Поболтав с нищими еще немного, я решил взять у них мастер-класс по попрошайничеству, объясняя это своей крайней нуждой и необходимостью заработать хоть каких-то денег на пропитание и выпивку.
– Мы секретов не раскрываем! – сразу сказал Луи и сделал вид, что срочно переместился в царство Морфея.

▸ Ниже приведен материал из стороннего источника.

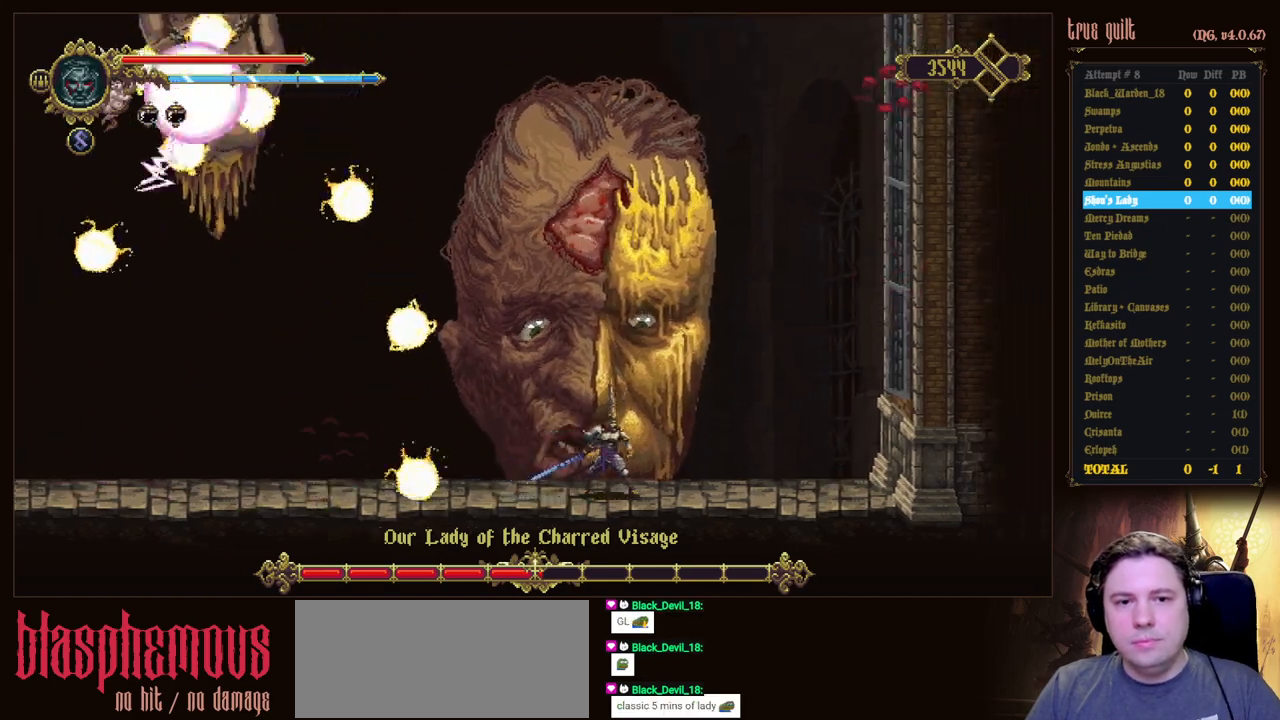
{"keys": [], "events": [[83, "right", "down"], [183, "right", "up"]]}
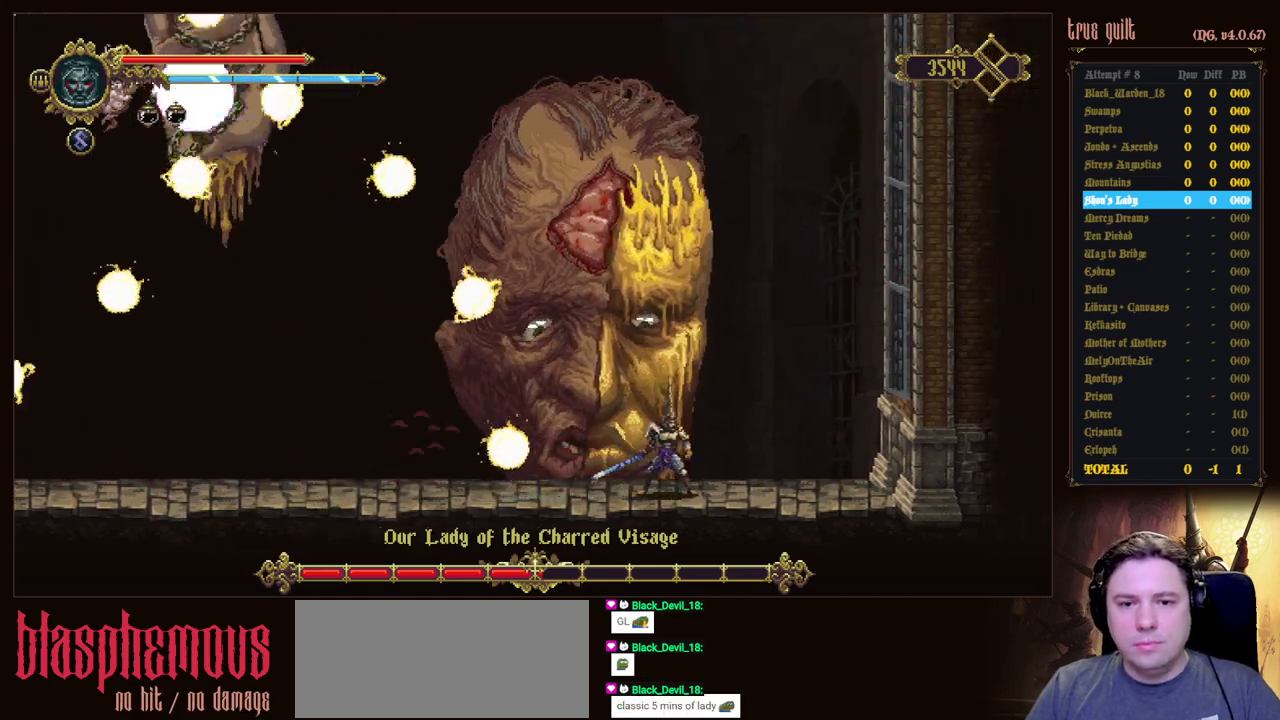
{"keys": ["left"], "events": [[100, "left", "down"], [150, "dodge", "down"], [433, "dodge", "up"]]}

Я достал из-под своей хламиды здоровую посудину с вином, которую честно заработал, вымыв хозяевам огромные стеклянные витрины в кафе на авеню Виктора Гюго.
– Ладно, валяй поговорим. Только ты смотри, не вздумай работать на нашей территории! – Бомж сразу же поборол дремоту и подобрел. – Мы тут чужих не терпим. В два счета с корешами соберемся и ноги переломаем. Иди лучше сразу в другой квартал.
– Нет-нет. Я и не собираюсь заниматься этим тут. Я в центр пойду.
– Ну, мы тебя предупредили.
Я налил бомжам вина. Оно было откровенно дрянное, похожее на винодельческий брак, называемый «вторяком». Пить невозможно. Но мои знакомые так не считали. Они с жадностью осушили по паре стаканчиков, и разговор пошел.
– Для начала надо картонку изготовить! – с видом знатока сообщил Марсель.
– Что бы мне на ней такое написать, чтобы людей разжалобить? – думал вслух я, наблюдая за реакцией бомжей.
– Пиши «голодаю»! – отрывисто посоветовал мне Луи. – И точка!
– А может, что-то пожалостливее? – настаивал я. – Ну, там «отстал от автобуса», «выгнали из института», «потерял деньги, жить не на что»…
– Не-а, пиши «голодаю!», – похлопав меня по плечу, поддержал коллегу Марсель. – И все сразу станет ясно. Вот, держи фломастер. Только покрупнее пиши.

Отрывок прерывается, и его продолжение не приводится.